Lefebvre's first head chef position, at 28 years of age, was at La Riviera, a restaurant at the Glenmoriston Town House Hotel and restaurant in Inverness, Scotland, owned by multi-millionaire Barry Larsen. He was in charge of four compatriot chefs, and the aim was to garner a coveted Michelin star.

Larsen changed La Riviera's name to Abstract, before opening a second restaurant, named Contrast, next door in June 2006.

In March 2007, after three years in Inverness, Lefebvre moved to Edinburgh, where he and Larsen had planned to open a second location under the Abstract name. After a disagreement, Lefebvre returned to France in May 2007. The second location closed in January 2010.
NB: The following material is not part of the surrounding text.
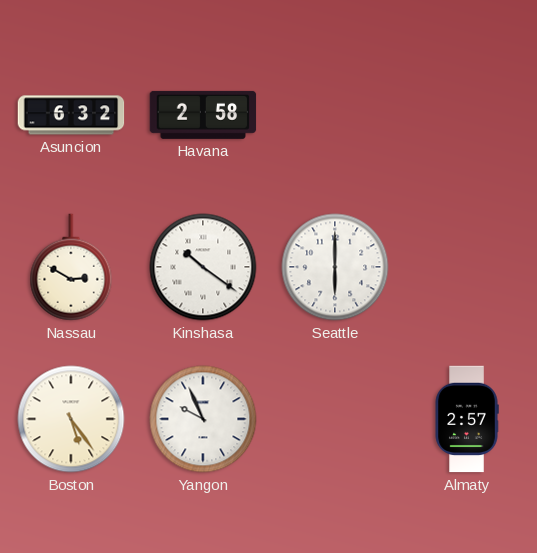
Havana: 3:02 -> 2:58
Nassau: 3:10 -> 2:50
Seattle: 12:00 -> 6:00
Lefebvre opened the 40-seat L’Atelier du Peintre in Colmar, France, in March 2009. L’Atelier du Peintre translates as The Painter's Studio in English.

===Television appearances===
Lefebvre was featured in a Ramsay's Kitchen Nightmares episode that aired in June 2005. Gordon Ramsay and his team visited La Riviera the previous winter. The show revisited the restaurant twice: once two months after the original; then again, two years later. After the visits, the restaurant won the Scottish Hotel Restaurant of the Year award.

===Awards===
L’Atelier du Peintre received a Michelin star in 2011.

==Personal life==
Lefebvre lives with his partner Caroline Cordier, who is the restaurant manager.